By reports, Her Majesty was notoriously frugal. “Newspapers are shredded for horse bedding, parcel string is reused, frayed sheets and dusters are darned,” the Sunday Times writes in regard to Buckingham Palace housekeeping.

Harry and Meghan were “cut off” and live off his inheritance from Princess Diana.

In the January 2020 announcement of their intention to step back from royal duties, Prince Harry and Meghan Markle stated a desire to “work to become financially independent.” In September 2020, Newsweek confirmed that Prince Harry was no longer receiving funds via the Duchy of Cornwall. That same month, the couple also announced that they’d paid back the £2.4 million in public money taken from the Sovereign Grant that was used to renovate their Windsor Home, Frogmore Cottage.

But in their sit-down interview with Oprah, Harry and Meghan revealed they’d actually stopped being paid in the first quarter of 2020—much earlier than discussions about their departure had led them to believe. “My family literally cut me off financially, and I had to afford security for us,” Harry said, voicing concerns for their son Archie’s safety without the security detail the royal family had revoked.

Harry said they’d been living off of his share of the inheritance his mother, Princess Diana, left to him and his brother William after her death in 1997. According to The Independent, after taxes, the half that Harry received upon turning 25 amounts to around $13 million USD. “Without that, we wouldn’t have been able to do this,” Harry said, suggesting their move to a new home in California was made possible thanks to those funds.

Harry and Meghan inked what’s believed to be a very lucrative Netflix deal, estimated to be worth between 100 and 240 million in U.S. dollars (the streaming platform hasn’t confirmed a sum).
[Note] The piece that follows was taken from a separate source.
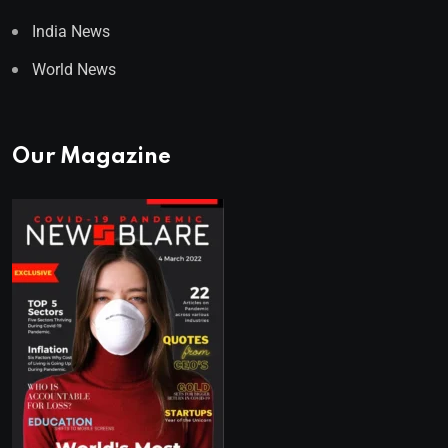
India News
World News
Our Magazine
They also produce a podcast in a deal with Spotify, and Oprah and Harry produced a docuseries on mental health for Apple TV+. In August 2022, Markle launched her own podcast, Archetypes. Initially, “the Netflix and the Spotify of it all weren’t part of the plan,” Harry told Oprah in the interview.

These revenue streams are in addition to Markle’s own money from her previous career as an actress—in her days on the USA drama Suits, she earned a reported salary of about $450,000 in addition to endorsements and related income. While it’s an unconfirmed number, a February 2020 Forbes report estimated Harry and Meghan’s net worth at about $10 million.

Castles, stocks, and stamps.

The monarch has assets. Before her death, Elizabeth had a personal portfolio of investments and a sweet stamp collection, and also inherited Balmoral and Sandringham Estates from her father. The queen couldn’t hock a tiara or two if times got tough, however—she didn’t technically own the crown jewels, the royal residences, or most of the Royal Art Collections. In the event of her death, those were passed on to the next sovereign, King Charles.

And again, any income that trickles down to Elizabeth’s children and grandchildren from the Duchies is on top of their own inherited wealth.

Does the monarch pay taxes?

Before her death, the queen voluntarily paid income tax and capital gains tax since 1992; any income received from the Duchy of Lancaster that doesn’t go to official expenses was taxed as well. She was subject to Value Added Tax also voluntarily paid local taxes.

What does paying the royals cost British taxpayers?

Out of pocket? Honestly, not much—collectively, that is. In 2018, it cost each average British taxpayer about 65 pence a year, according to Fast Company. So less than a dollar. Even with the cost spiking by 41 percent in 2019, per Business Insider, the individual taxpayer still pays cup-of-coffee money. An artisanal, organic cup of coffee.